Transcribe the listing verbatim, please, with images dropped.

RECORDED INFORMATION:
= Beginning of Section =
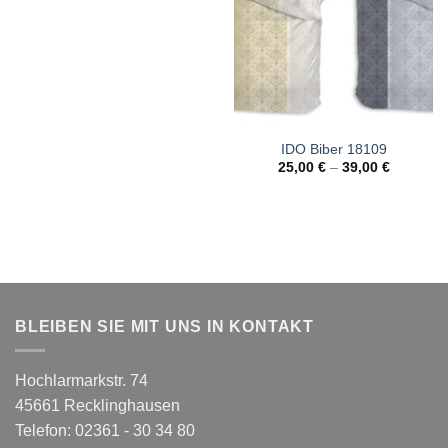
IDO Biber 18109
25,00
€
–
39,00
€
BLEIBEN SIE MIT UNS IN KONTAKT
Hochlarmarkstr. 74
45661 Recklinghausen
Telefon: 02361 - 30 34 80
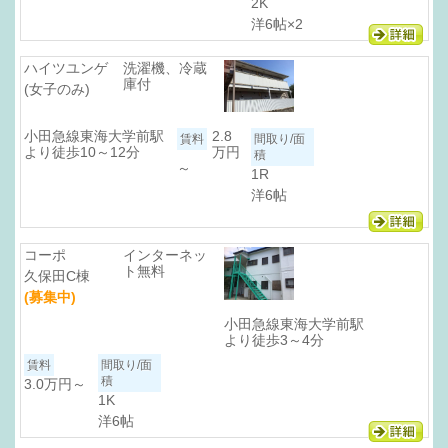
2K
洋6帖×2
ハイツユンゲ
洗濯機、冷蔵
庫付
(女子のみ)
小田急線東海大学前駅
2.8
より徒歩10～12分
万円
～
1R
洋6帖
コーポ
インターネッ
ト無料
久保田C棟
(募集中)
小田急線東海大学前駅
より徒歩3～4分
3.0万円
～
1K
洋6帖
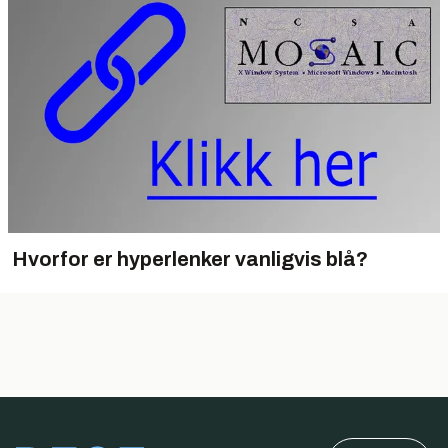
Hvorfor er hyperlenker vanligvis blå?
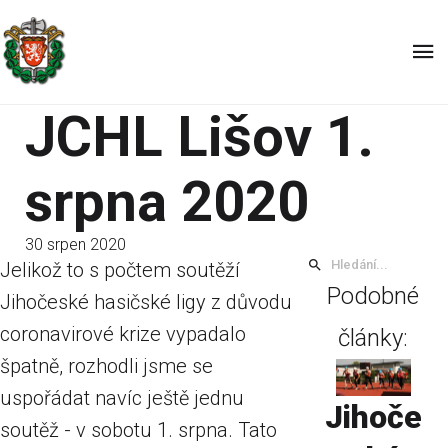
JCHL Lišov 1.
srpna 2020
30 srpen 2020
Jelikož to s počtem soutěží
Podobné
Jihočeské hasičské ligy z důvodu
coronavirové krize vypadalo
články:
špatně, rozhodli jsme se
uspořádat navíc ještě jednu
Jihoče
soutěž - v sobotu 1. srpna. Tato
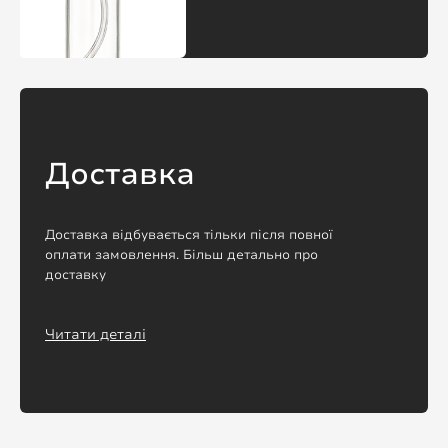
Доставка
Доставка відбувається тільки після повної
оплати замовлення. Більш детально про
доставку
Читати деталі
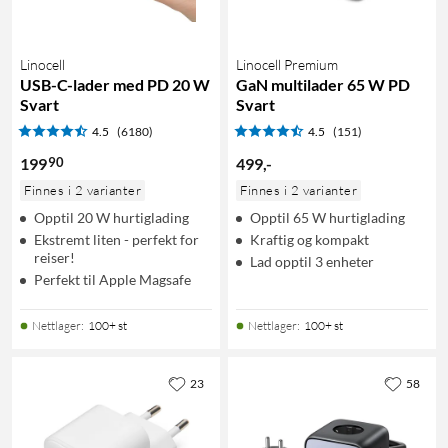
Linocell
Linocell Premium
USB-C-lader med PD 20 W
GaN multilader 65 W PD
Svart
Svart
4.5
(6180)
4.5
(151)
90
199
499
,
-
Finnes i 2 varianter
Finnes i 2 varianter
Opptil 20 W hurtiglading
Opptil 65 W hurtiglading
Ekstremt liten - perfekt for
Kraftig og kompakt
reiser!
Lad opptil 3 enheter
Perfekt til Apple Magsafe
Nettlager
:
100+ st
Nettlager
:
100+ st
23
58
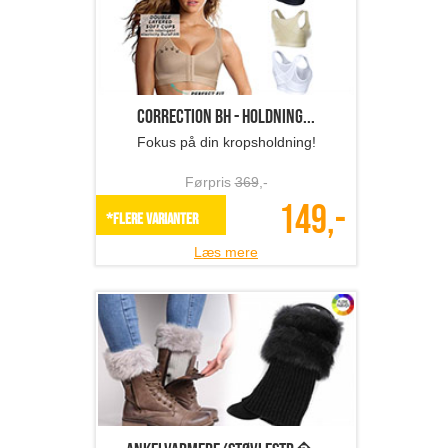
Correction BH - holdning...
Fokus på din kropsholdning!
Førpris
369
,-
149,-
*Flere varianter
Læs mere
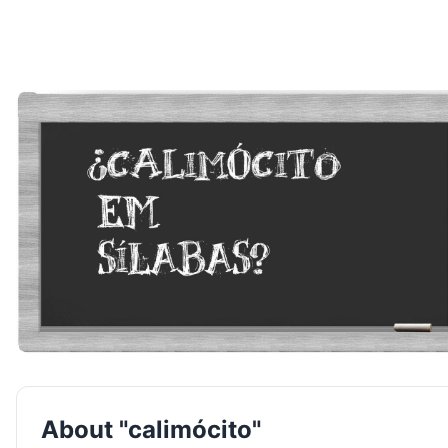
About "calimócito"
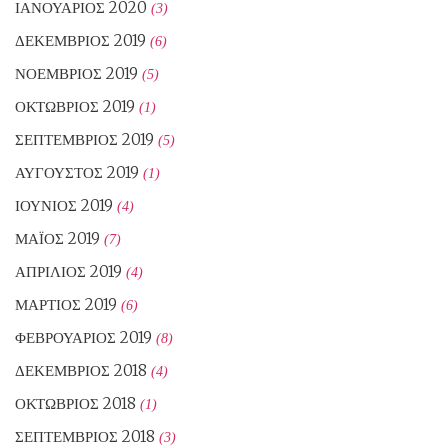
ΙΑΝΟΥΆΡΙΟΣ 2020
(3)
ΔΕΚΈΜΒΡΙΟΣ 2019
(6)
ΝΟΈΜΒΡΙΟΣ 2019
(5)
ΟΚΤΏΒΡΙΟΣ 2019
(1)
ΣΕΠΤΈΜΒΡΙΟΣ 2019
(5)
ΑΎΓΟΥΣΤΟΣ 2019
(1)
ΙΟΎΝΙΟΣ 2019
(4)
ΜΆΙΟΣ 2019
(7)
ΑΠΡΊΛΙΟΣ 2019
(4)
ΜΆΡΤΙΟΣ 2019
(6)
ΦΕΒΡΟΥΆΡΙΟΣ 2019
(8)
ΔΕΚΈΜΒΡΙΟΣ 2018
(4)
ΟΚΤΏΒΡΙΟΣ 2018
(1)
ΣΕΠΤΈΜΒΡΙΟΣ 2018
(3)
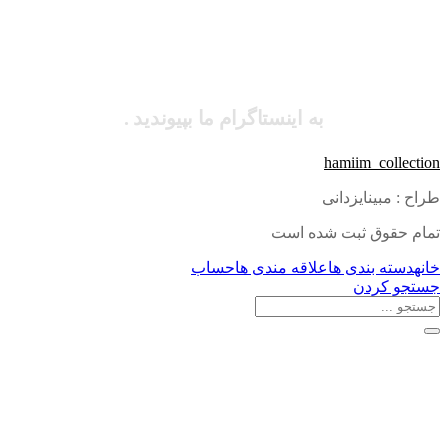
به اینستاگرام ما بپیوندید .
hamiim_collection
طراح : مبینایزدانی
تمام حقوق ثبت شده است
خانه
دسته بندی ها
علاقه مندی ها
حساب
جستجو کردن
= End of Section =
TASK SOLUTION:
IDO Biber 18109
25,00
€
–
39,00
€
BLEIBEN SIE MIT UNS IN KONTAKT
Hochlarmarkstr. 74
45661 Recklinghausen
Telefon: 02361 - 30 34 80
2K
洋6帖×2
ハイツユンゲ
洗濯機、冷蔵
庫付
(女子のみ)
小田急線東海大学前駅
2.8
より徒歩10～12分
万円
～
1R
洋6帖
コーポ
インターネッ
ト無料
久保田C棟
(募集中)
小田急線東海大学前駅
より徒歩3～4分
3.0万円
～
1K
洋6帖
Hvorfor er hyperlenker vanligvis blå?
JCHL Lišov 1.
srpna 2020
30 srpen 2020
Jelikož to s počtem soutěží
Podobné
Jihočeské hasičské ligy z důvodu
coronavirové krize vypadalo
články:
špatně, rozhodli jsme se
uspořádat navíc ještě jednu
Jihoče
soutěž - v sobotu 1. srpna. Tato
Доставка
Доставка відбувається тільки після повної
оплати замовлення. Більш детально про
доставку
Читати деталі
Linocell
Linocell Premium
USB-C-lader med PD 20 W
GaN multilader 65 W PD
Svart
Svart
4.5
(6180)
4.5
(151)
90
199
499
,
-
Finnes i 2 varianter
Finnes i 2 varianter
Opptil 20 W hurtiglading
Opptil 65 W hurtiglading
Ekstremt liten - perfekt for
Kraftig og kompakt
reiser!
Lad opptil 3 enheter
Perfekt til Apple Magsafe
Nettlager
:
100+ st
Nettlager
:
100+ st
23
58
Correction BH - holdning...
Fokus på din kropsholdning!
Førpris
369
,-
149,-
*Flere varianter
Læs mere
About "calimócito"
ΙΑΝΟΥΆΡΙΟΣ 2020
(3)
ΔΕΚΈΜΒΡΙΟΣ 2019
(6)
ΝΟΈΜΒΡΙΟΣ 2019
(5)
ΟΚΤΏΒΡΙΟΣ 2019
(1)
ΣΕΠΤΈΜΒΡΙΟΣ 2019
(5)
ΑΎΓΟΥΣΤΟΣ 2019
(1)
ΙΟΎΝΙΟΣ 2019
(4)
ΜΆΙΟΣ 2019
(7)
ΑΠΡΊΛΙΟΣ 2019
(4)
ΜΆΡΤΙΟΣ 2019
(6)
ΦΕΒΡΟΥΆΡΙΟΣ 2019
(8)
ΔΕΚΈΜΒΡΙΟΣ 2018
(4)
ΟΚΤΏΒΡΙΟΣ 2018
(1)
ΣΕΠΤΈΜΒΡΙΟΣ 2018
(3)
به اینستاگرام ما بپیوندید .
hamiim_collection
طراح : مبینایزدانی
تمام حقوق ثبت شده است
خانه
دسته بندی ها
علاقه مندی ها
حساب
جستجو کردن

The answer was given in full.